━━━ Input data

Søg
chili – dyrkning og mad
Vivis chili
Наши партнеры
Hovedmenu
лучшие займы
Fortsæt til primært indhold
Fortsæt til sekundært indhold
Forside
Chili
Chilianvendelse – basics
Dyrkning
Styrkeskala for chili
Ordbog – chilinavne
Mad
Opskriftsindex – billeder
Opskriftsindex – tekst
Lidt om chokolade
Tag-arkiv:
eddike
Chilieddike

━━━━━━

Job item:
Can you reproduce every line of the records above, character for character and in the same order?

Answer space:
Søg
chili – dyrkning og mad
Vivis chili
Наши партнеры
Hovedmenu
лучшие займы
Fortsæt til primært indhold
Fortsæt til sekundært indhold
Forside
Chili
Chilianvendelse – basics
Dyrkning
Styrkeskala for chili
Ordbog – chilinavne
Mad
Opskriftsindex – billeder
Opskriftsindex – tekst
Lidt om chokolade
Tag-arkiv:
eddike
Chilieddike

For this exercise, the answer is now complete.